Tropical-storm-force winds could reach the coastline as early as Wednesday night, at which point all outdoor preparations should be completed. Extremely dangerous hurricane-force winds could batter coastal locations Thursday into Friday. Hurricane-to-tropical-storm-force winds could extend inland, depending on the storm’s track.

Models have come into agreement that a northward turn before reaching the United States is unlikely and that a building high-pressure zone north of the storm will cause it to slow or stall once it reaches the coast or shortly thereafter. Rainfall could begin Friday or Saturday and continue into the following week. Where exactly the zone of heaviest rain will be is a big uncertainty. It could reasonably occur anywhere between the mountains and the coast.

If the storm stalls, some areas could see feet of rain, especially if downpours focus over the higher terrain in western North Carolina and southwestern and central Virginia.

This region will be particularly susceptible to flooding because of far-above-normal rainfall in the region since May. In addition, because the ground is likely to be saturated, trees will be vulnerable in strong winds.

Parts of the Mid-Atlantic, especially from Virginia to Pennsylvania, have received 150 to 300 percent of their normal rainfall since May.

Residents farther north in coastal and inland areas in the Delmarva Peninsula, New Jersey, Pennsylvania and New York should also monitor the storm and prepare in case the forecast shifts to the north and east.

Where the storm makes landfall has implications for where the strongest winds and biggest rise in water at the coast occurs, but strong winds and extreme rainfall could occur at great distances from the landfall location. Keeping this in mind, here is the likelihood of landfall at different locations based on our evaluation of model data:

– 70 percent in the Carolinas;

– 10 percent between Virginia and New York;

– 10 percent offshore; and

– 10 percent between northern Florida and Georgia.

Even in the unlikely event that the storm center remains just offshore, it will almost certainly come close enough to bring dangerous wind and flooding to coastal areas. Inland areas may be somewhat spared in this scenario.

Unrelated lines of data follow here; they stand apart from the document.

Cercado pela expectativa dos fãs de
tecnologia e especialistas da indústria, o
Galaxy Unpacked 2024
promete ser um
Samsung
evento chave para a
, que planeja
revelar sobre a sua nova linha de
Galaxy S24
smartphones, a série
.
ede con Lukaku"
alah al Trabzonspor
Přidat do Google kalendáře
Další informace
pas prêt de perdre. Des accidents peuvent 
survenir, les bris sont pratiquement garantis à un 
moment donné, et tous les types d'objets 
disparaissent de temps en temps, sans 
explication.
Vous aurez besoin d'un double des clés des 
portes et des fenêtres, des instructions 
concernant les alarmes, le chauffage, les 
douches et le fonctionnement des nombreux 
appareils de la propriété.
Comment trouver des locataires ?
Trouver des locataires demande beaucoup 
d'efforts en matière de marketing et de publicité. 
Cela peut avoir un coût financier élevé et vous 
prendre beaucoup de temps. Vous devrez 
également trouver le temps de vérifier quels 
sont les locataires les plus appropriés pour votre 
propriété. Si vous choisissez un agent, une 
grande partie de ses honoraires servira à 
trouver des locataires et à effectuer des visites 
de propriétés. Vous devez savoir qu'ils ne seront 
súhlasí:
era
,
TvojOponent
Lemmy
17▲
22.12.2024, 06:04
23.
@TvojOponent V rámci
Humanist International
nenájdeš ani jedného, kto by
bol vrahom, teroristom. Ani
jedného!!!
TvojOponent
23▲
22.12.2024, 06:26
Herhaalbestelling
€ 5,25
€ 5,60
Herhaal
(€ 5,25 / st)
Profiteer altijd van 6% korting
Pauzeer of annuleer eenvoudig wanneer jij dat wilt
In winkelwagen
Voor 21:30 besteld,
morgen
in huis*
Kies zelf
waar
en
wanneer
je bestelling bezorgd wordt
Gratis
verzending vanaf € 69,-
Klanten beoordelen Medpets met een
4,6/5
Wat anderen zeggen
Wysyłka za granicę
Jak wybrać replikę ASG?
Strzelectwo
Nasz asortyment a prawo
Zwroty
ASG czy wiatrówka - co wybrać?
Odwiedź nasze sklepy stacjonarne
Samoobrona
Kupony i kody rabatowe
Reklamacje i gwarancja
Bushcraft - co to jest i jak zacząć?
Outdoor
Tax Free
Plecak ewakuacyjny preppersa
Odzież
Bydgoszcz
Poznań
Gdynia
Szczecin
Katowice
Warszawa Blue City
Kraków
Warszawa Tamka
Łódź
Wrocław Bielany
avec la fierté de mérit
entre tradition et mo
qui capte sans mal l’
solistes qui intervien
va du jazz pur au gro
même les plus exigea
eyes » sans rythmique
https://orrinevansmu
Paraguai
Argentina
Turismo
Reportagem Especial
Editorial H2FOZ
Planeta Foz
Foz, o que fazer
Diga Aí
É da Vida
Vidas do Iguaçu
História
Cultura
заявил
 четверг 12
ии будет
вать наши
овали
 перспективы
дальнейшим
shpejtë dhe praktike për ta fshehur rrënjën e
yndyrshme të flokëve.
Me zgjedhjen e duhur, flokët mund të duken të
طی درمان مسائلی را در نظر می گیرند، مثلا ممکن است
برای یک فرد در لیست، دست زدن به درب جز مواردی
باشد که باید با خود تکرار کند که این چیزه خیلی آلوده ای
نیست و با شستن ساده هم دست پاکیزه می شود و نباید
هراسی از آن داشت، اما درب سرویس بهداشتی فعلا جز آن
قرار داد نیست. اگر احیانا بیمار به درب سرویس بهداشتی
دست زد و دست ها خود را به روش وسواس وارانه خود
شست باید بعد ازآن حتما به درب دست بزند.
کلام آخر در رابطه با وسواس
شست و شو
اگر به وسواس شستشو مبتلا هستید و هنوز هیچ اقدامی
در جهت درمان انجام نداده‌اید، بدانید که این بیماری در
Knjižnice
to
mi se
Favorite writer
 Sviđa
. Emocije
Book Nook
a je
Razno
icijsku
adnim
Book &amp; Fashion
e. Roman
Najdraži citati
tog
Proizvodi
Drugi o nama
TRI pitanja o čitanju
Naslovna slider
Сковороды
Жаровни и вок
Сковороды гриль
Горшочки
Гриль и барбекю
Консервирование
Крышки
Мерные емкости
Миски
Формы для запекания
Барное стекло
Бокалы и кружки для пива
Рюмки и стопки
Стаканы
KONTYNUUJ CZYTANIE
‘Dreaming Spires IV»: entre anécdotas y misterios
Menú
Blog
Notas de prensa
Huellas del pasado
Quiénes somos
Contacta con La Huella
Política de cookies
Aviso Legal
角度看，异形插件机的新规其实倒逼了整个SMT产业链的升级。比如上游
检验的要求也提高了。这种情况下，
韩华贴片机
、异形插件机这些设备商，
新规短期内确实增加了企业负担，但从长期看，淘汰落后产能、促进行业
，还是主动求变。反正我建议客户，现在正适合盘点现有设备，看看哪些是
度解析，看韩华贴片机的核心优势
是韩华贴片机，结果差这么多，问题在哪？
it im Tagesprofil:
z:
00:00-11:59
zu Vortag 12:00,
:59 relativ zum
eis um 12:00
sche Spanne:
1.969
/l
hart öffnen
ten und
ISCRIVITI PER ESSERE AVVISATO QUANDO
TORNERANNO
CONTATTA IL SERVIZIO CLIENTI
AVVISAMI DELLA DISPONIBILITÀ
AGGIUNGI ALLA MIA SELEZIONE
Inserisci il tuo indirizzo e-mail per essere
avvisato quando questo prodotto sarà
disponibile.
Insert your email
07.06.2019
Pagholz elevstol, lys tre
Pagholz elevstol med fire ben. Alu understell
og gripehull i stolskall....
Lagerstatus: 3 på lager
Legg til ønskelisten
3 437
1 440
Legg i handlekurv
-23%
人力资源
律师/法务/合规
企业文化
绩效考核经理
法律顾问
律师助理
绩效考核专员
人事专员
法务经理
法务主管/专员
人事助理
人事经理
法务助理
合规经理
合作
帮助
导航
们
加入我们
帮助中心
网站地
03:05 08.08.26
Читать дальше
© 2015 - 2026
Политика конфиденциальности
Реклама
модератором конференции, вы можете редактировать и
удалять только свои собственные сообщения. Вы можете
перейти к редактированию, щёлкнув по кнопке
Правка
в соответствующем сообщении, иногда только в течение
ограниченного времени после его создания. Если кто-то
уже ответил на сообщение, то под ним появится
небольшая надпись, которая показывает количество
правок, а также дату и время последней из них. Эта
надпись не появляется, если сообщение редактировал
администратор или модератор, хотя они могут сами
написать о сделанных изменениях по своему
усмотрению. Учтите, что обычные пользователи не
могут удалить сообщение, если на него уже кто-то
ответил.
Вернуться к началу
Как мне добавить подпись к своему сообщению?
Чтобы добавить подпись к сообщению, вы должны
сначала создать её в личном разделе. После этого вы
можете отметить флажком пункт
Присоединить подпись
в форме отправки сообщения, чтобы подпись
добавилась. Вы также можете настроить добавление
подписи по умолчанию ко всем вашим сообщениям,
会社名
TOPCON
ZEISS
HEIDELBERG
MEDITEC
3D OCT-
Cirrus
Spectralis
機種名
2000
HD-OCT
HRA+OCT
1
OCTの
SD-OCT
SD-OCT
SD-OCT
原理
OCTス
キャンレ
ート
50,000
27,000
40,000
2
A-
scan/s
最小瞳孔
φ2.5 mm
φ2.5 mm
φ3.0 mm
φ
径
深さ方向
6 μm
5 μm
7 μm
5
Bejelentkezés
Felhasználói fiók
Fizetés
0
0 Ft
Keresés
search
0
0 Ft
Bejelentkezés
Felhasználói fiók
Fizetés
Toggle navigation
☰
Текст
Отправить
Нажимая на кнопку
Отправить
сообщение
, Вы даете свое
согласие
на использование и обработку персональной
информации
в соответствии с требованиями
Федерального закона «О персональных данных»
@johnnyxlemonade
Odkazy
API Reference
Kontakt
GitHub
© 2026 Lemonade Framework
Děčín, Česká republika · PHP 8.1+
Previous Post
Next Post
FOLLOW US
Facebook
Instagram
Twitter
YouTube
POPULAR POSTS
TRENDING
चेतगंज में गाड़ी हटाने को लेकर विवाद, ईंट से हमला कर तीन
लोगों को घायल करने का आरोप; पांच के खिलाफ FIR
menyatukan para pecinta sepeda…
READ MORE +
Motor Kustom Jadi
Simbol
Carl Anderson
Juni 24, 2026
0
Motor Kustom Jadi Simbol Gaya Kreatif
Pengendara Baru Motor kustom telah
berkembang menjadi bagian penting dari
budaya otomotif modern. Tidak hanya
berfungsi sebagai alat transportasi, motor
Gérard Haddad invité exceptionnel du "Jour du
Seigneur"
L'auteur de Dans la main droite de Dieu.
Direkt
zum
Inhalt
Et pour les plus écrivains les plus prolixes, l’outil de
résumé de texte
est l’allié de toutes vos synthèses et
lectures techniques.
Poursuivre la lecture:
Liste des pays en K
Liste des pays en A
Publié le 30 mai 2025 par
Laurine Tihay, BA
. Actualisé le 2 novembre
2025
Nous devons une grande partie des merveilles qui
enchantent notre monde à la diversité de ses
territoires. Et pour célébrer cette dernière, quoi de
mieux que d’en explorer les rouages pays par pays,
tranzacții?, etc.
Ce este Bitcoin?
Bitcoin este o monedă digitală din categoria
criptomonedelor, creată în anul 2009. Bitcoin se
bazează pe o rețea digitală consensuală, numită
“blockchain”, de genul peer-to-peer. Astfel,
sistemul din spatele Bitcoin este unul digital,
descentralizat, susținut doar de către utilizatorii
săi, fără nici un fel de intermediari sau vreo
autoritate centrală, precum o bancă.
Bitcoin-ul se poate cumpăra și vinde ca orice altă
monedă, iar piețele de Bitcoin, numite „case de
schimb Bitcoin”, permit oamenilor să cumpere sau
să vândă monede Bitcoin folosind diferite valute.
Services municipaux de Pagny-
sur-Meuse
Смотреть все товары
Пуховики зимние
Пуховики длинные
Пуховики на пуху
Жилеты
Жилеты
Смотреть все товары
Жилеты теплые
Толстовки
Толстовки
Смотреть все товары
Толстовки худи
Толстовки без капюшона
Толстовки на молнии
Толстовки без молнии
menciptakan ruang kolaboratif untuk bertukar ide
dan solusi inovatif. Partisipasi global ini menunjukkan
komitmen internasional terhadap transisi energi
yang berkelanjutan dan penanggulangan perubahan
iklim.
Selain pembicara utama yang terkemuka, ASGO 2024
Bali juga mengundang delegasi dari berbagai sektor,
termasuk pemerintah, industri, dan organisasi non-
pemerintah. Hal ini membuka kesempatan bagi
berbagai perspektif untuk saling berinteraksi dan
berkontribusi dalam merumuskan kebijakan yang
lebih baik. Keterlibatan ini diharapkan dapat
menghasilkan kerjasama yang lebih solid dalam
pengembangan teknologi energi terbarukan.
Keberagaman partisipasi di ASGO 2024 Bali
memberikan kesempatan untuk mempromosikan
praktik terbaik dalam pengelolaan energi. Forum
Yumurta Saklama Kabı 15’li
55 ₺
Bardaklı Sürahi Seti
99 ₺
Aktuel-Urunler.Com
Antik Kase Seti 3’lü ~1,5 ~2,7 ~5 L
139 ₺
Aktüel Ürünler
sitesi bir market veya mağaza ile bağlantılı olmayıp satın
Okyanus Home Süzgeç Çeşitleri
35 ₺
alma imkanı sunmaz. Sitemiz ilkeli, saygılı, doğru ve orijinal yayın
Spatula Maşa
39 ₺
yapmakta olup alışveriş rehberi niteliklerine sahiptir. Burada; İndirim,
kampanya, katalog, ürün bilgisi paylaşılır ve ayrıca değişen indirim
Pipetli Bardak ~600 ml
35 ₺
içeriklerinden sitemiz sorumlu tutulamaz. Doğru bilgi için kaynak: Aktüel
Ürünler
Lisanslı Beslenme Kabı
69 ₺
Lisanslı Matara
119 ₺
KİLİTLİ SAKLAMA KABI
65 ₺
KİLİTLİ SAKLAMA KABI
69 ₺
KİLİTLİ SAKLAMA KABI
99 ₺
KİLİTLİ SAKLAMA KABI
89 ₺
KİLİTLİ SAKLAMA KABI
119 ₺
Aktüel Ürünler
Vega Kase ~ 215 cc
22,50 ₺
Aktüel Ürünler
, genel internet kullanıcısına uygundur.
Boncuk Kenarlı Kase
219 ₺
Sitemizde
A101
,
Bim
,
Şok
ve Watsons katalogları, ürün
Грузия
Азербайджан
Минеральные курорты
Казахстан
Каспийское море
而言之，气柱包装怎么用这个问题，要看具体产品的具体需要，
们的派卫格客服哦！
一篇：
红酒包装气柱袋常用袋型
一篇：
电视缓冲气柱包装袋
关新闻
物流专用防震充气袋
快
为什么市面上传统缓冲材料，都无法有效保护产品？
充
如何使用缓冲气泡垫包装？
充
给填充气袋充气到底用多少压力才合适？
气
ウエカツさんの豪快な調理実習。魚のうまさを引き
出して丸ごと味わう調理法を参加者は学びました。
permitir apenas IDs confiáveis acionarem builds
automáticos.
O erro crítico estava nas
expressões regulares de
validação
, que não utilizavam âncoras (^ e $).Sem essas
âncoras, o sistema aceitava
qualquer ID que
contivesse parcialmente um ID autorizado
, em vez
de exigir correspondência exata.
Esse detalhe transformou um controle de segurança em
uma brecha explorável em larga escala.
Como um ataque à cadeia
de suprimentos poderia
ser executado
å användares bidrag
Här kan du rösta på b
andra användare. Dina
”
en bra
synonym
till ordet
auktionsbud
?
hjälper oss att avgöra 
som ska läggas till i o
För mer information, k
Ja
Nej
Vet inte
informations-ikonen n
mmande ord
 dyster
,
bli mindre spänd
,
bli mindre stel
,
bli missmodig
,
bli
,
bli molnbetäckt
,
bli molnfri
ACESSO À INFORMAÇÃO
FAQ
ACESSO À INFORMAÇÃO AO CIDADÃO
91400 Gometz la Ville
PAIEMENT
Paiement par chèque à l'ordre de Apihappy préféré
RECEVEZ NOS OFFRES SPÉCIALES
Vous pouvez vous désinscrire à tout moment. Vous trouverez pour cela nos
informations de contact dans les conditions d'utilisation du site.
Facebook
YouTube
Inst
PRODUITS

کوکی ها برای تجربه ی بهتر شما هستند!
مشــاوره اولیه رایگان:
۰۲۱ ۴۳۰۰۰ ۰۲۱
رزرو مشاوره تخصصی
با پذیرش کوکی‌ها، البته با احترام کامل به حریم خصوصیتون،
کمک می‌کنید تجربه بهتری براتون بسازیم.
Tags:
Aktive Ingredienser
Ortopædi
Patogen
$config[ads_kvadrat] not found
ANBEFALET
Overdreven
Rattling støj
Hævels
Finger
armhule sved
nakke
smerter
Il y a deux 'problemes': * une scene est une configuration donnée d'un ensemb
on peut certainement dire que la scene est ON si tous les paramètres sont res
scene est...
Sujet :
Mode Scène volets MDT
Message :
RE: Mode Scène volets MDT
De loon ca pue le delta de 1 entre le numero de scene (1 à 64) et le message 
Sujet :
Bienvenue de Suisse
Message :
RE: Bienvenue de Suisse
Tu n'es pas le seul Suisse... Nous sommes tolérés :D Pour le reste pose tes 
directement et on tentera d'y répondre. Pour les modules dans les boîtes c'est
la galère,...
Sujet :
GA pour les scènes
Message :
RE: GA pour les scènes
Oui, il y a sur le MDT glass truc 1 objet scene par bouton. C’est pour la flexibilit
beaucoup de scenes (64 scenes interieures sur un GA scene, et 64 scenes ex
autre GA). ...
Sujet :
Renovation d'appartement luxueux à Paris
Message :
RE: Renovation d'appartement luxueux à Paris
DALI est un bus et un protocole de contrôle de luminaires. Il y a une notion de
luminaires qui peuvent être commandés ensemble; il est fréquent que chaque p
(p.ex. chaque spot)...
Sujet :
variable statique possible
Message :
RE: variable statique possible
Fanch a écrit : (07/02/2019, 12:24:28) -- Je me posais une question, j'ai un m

If a major hurricane (Category 3 or higher) does make landfall along the Southeast coast, the rarity of such an event is relevant. Since 1851, only 10 major hurricanes have done so, and the most recent was Fran in 1996, 22 years ago. Hugo in 1989 was the one before that and was a Category 4 at landfall. No hurricane has made landfall as a Category 5 in this region on record.

Many people in the Southeast and Mid-Atlantic probably have not experienced a storm of the potential magnitude of Florence.